Serena Hamilton at Belfast International Airport said she was likely to miss a heart transplant check-up after her flight to Newcastle-upon-Tyne was cancelled.

“I had a transplant 15 months ago and these appointments are very important,” she told BBC News.

Cricket journalist Rory Dollard and his family are stuck in Bergerac, France and were told it could take up to six days to get home after his Ryanair flight was cancelled.

Thousands of passengers hit

Airports and airlines were forced to apologise to travellers for the delays and cancellations, and in some cases have offered passengers full refunds.

Michael O’Leary, boss of Ryanair, said they had to cancel about 250 flights on Monday, affecting about 40,000 passengers. On Tuesday a further 70 flights have been cancelled, he said, adding that they were hoping to run a “normal operation” on Wednesday with “minimal delays”.

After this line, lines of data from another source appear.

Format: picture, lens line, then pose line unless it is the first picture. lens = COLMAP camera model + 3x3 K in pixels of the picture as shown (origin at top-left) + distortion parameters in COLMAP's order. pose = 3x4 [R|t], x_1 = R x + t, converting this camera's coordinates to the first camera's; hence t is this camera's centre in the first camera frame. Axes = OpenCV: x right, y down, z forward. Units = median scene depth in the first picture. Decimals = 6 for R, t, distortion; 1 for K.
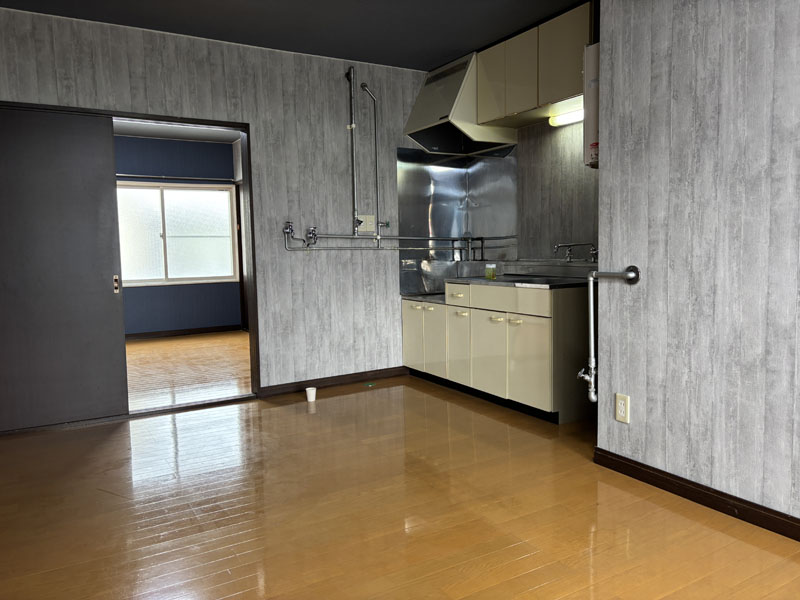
lens RADIAL K [[606.7, 0, 400.0], [0, 606.7, 300.0], [0, 0, 1]] dist [0.044138, -0.049043]
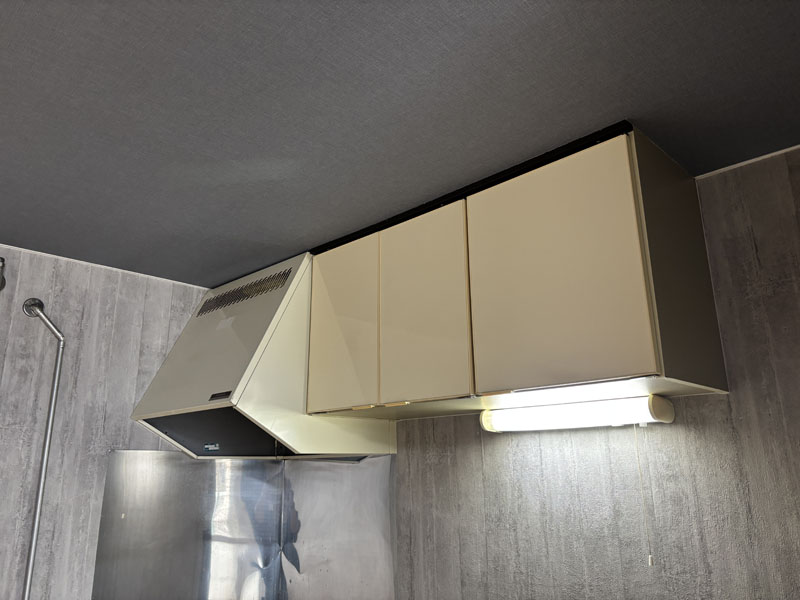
lens RADIAL K [[606.7, 0, 400.0], [0, 606.7, 300.0], [0, 0, 1]] dist [0.044138, -0.049043]
pose [[0.964703, 0.080094, 0.250864, 0.077193], [0.015047, 0.934303, -0.356161, -0.209207], [-0.262909, 0.347365, 0.900120, 0.577917]]
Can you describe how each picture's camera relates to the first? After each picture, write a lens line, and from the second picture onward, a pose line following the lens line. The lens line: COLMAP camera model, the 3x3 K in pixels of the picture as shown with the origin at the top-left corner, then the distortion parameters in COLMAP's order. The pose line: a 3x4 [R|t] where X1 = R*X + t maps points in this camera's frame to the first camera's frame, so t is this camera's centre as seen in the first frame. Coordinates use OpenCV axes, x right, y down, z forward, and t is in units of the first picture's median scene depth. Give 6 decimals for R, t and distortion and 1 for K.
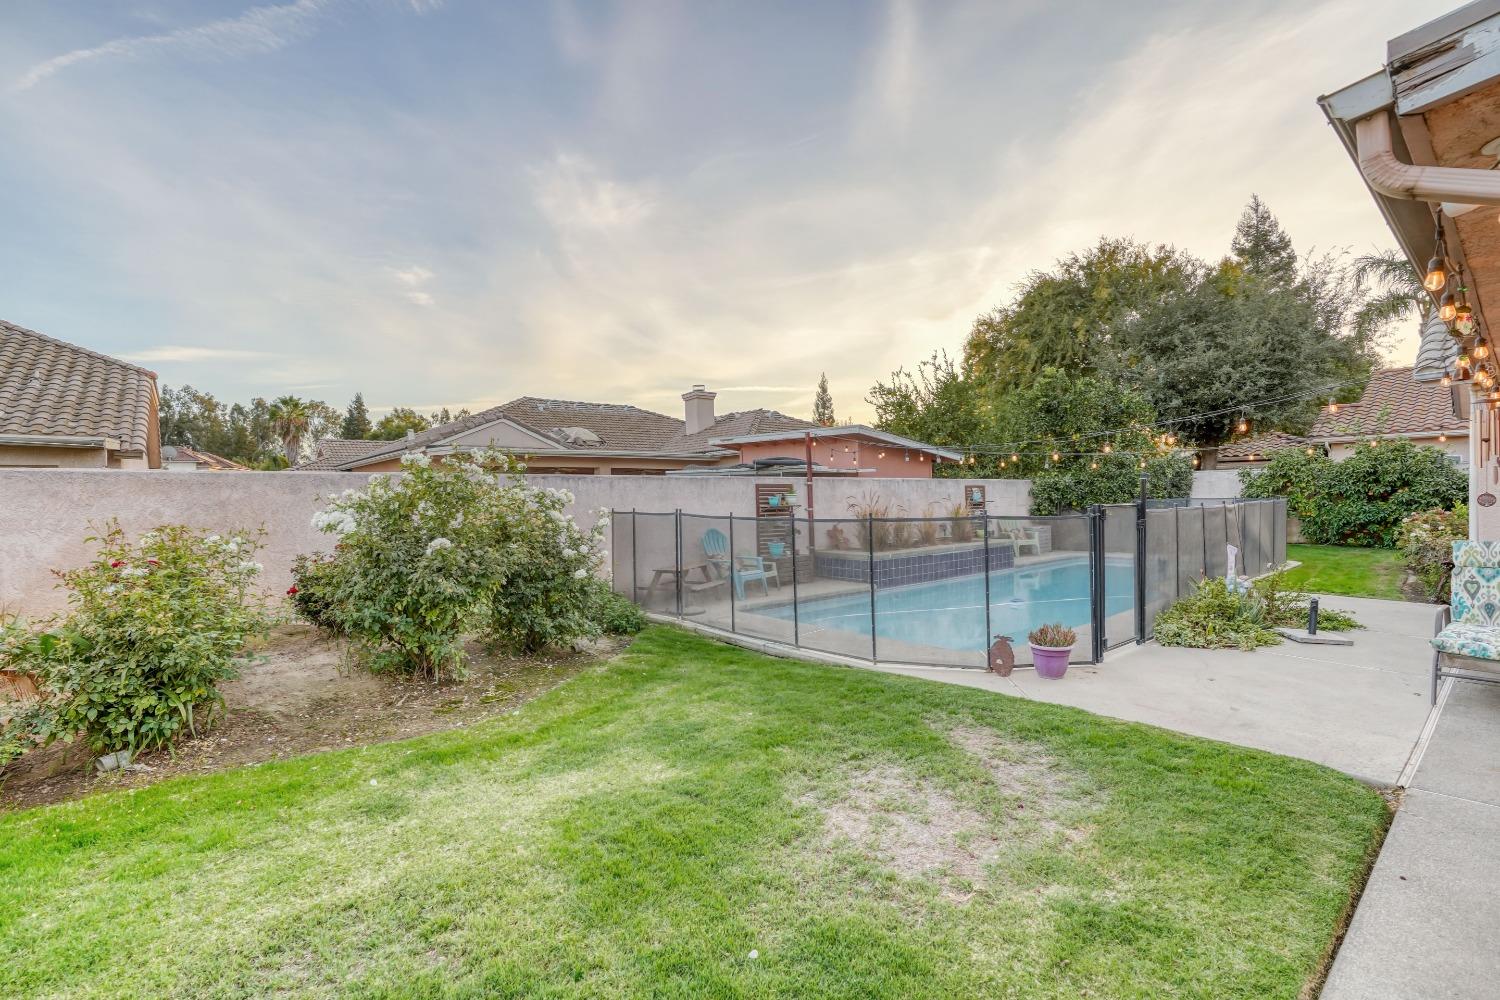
lens RADIAL K [[683.4, 0, 757.9], [0, 683.4, 496.8], [0, 0, 1]] dist [-0.042219, 0.019750]
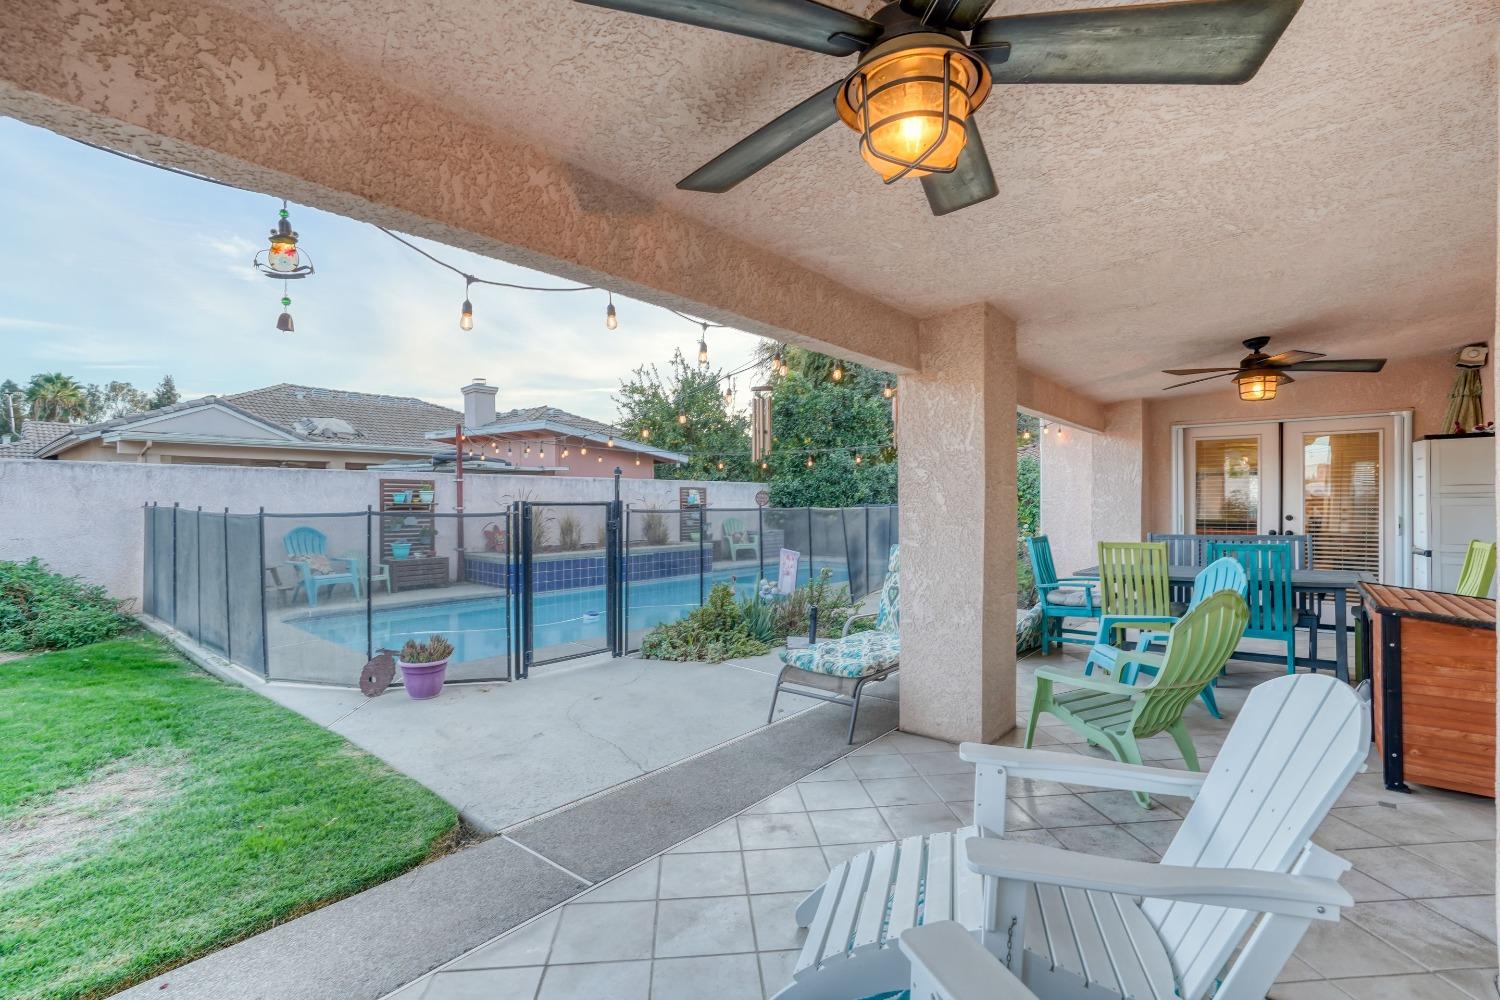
lens RADIAL K [[683.4, 0, 741.6], [0, 683.4, 505.4], [0, 0, 1]] dist [-0.042219, 0.019750]
pose [[0.986179, 0.015580, 0.164946, 0.225481], [-0.016769, 0.999842, 0.005816, 0.002157], [-0.164830, -0.008502, 0.986285, 0.023518]]
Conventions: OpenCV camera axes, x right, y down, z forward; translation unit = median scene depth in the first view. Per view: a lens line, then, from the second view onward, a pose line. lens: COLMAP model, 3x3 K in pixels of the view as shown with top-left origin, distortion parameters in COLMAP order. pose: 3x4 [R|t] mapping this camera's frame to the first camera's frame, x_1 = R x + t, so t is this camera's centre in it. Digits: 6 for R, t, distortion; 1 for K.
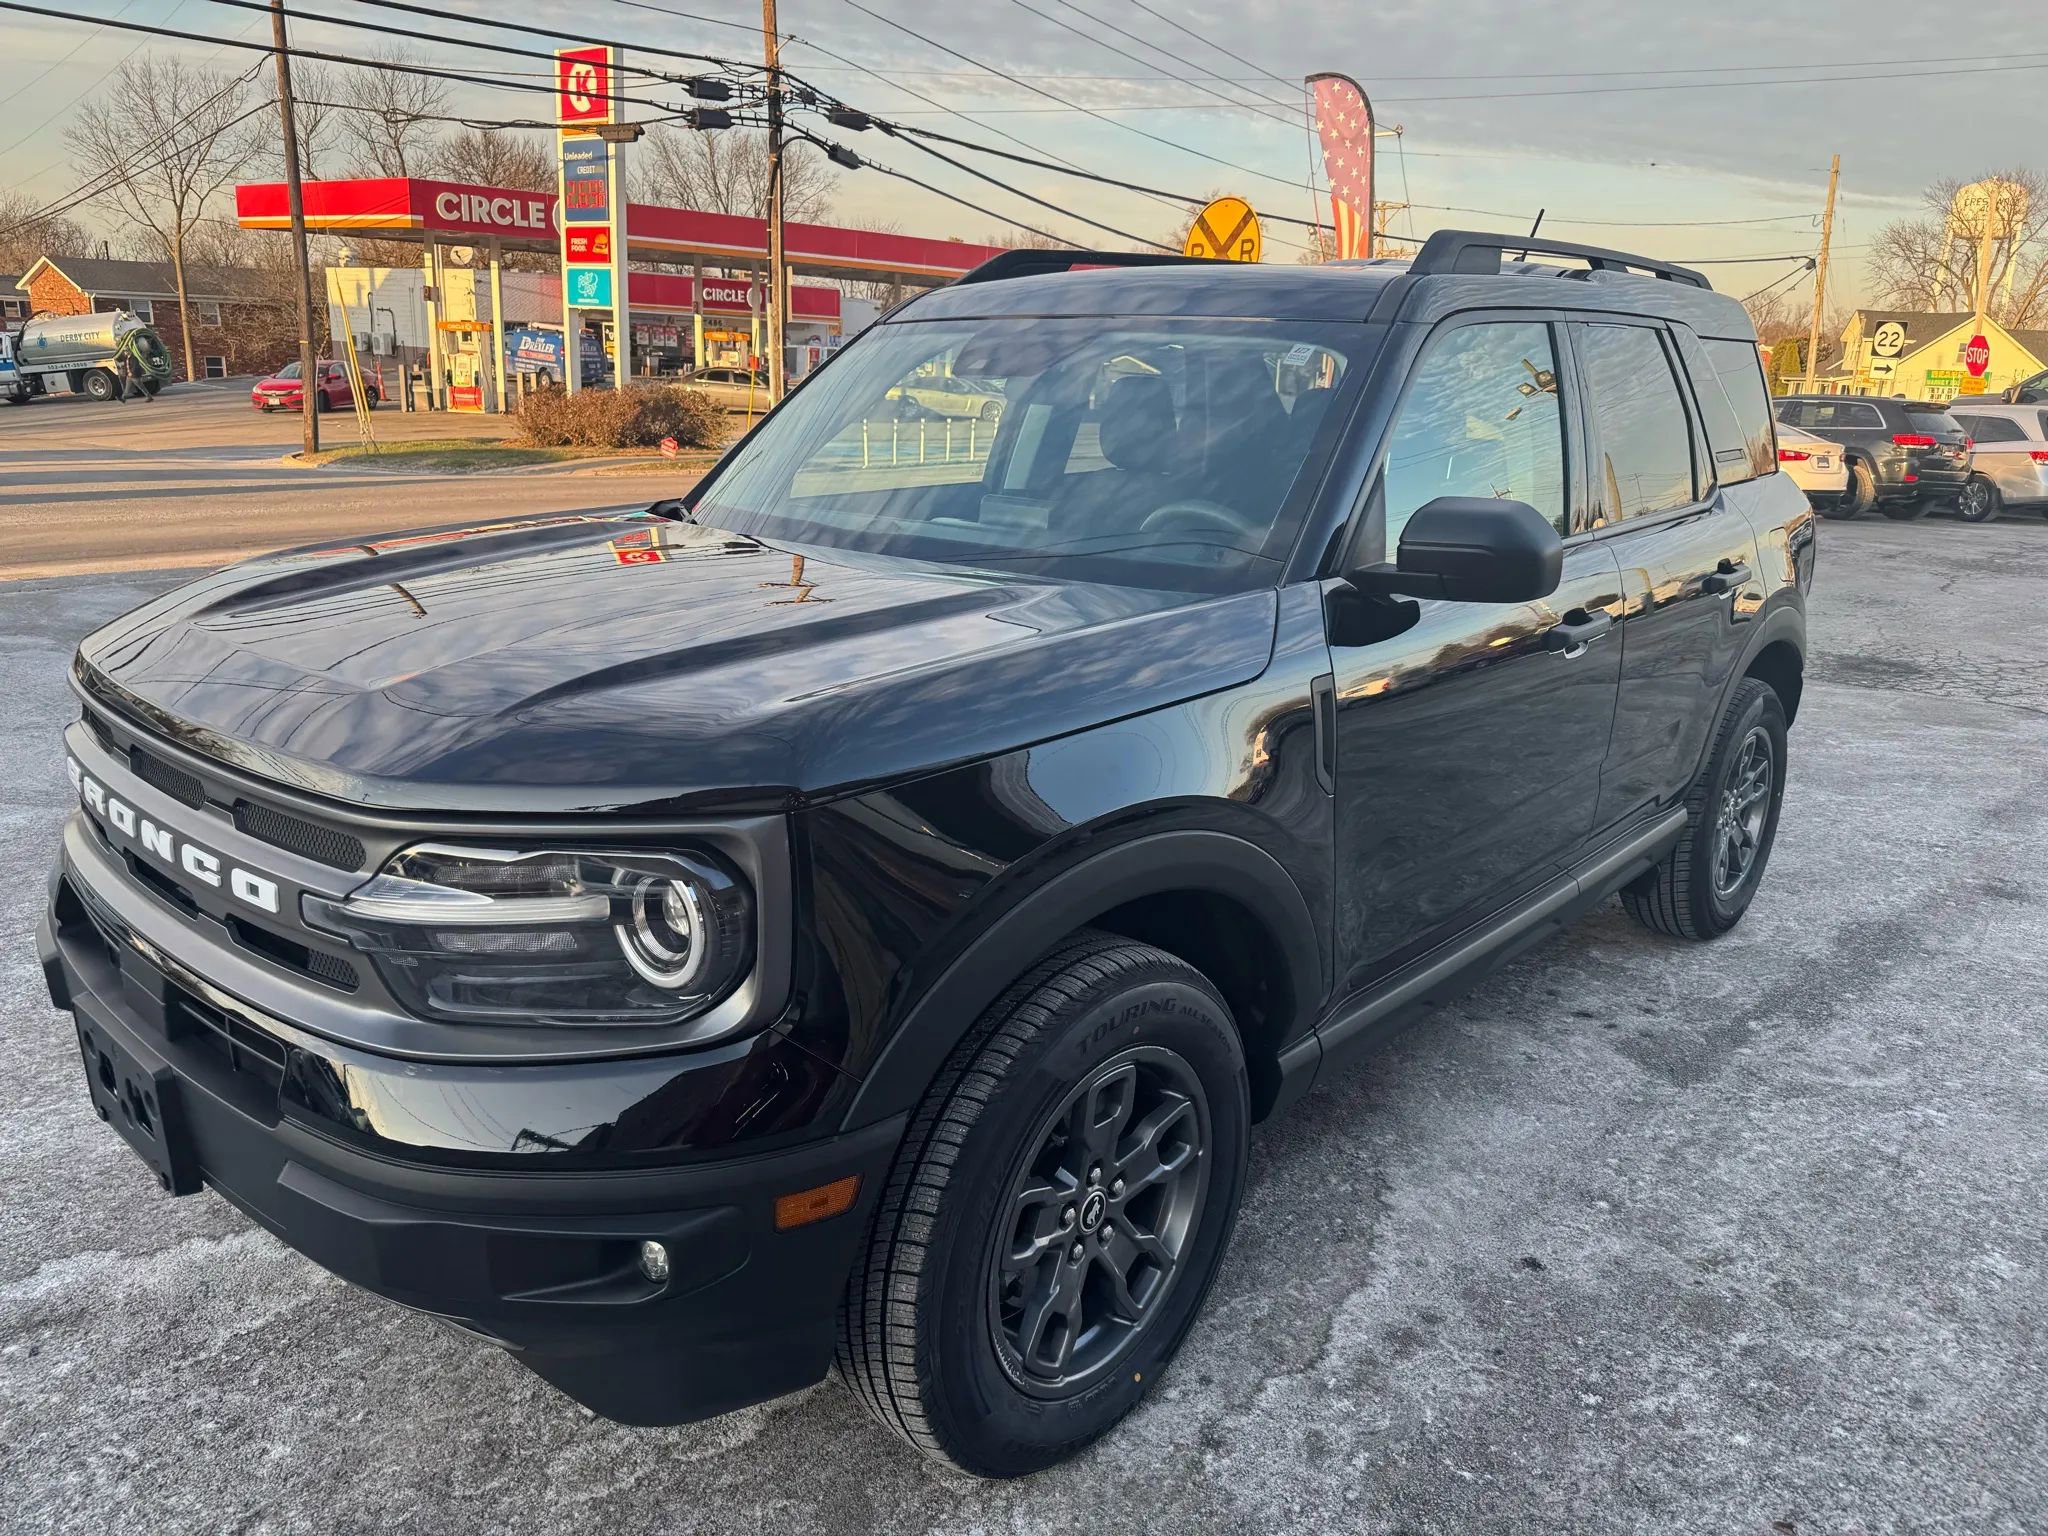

“It is sadly outside of our control,” Mr O’Leary said. “We have been in contact with UK Nats, we still haven’t had an explanation from them – what exactly caused this failure yesterday? And where were their back-up systems? It’s not acceptable.”

BA said there were “significant and unavoidable delays and cancellations” and apologised for the inconvenience caused. It has advised customers who were travelling on short-haul services to check their flight was still running before heading to the airport.

The airline added customers due to travel on a short-haul service on Tuesday may be able to move their flights free of charge to a later date.

In a statement late on Monday night, Tui reassured its customers that on top of a refund they would be entitled to a “future holiday voucher of £100 per person”.

The CAA says that an airline has a duty of care to provide food, drink and accommodation if delays stretch overnight.

If a flight is cancelled, passengers should be offered a choice of a refund or alternative travel arrangements at the earlier opportunity.

Nats said it was a “flight planning issue” which had affected the system’s ability to automatically process flight plans.

This meant that flight plans could not be processed at the same volume, “hence the requirement for traffic flow restrictions” for safety.

Operations director Juliet Kennedy apologised for the disruption and announced an investigation into what happened.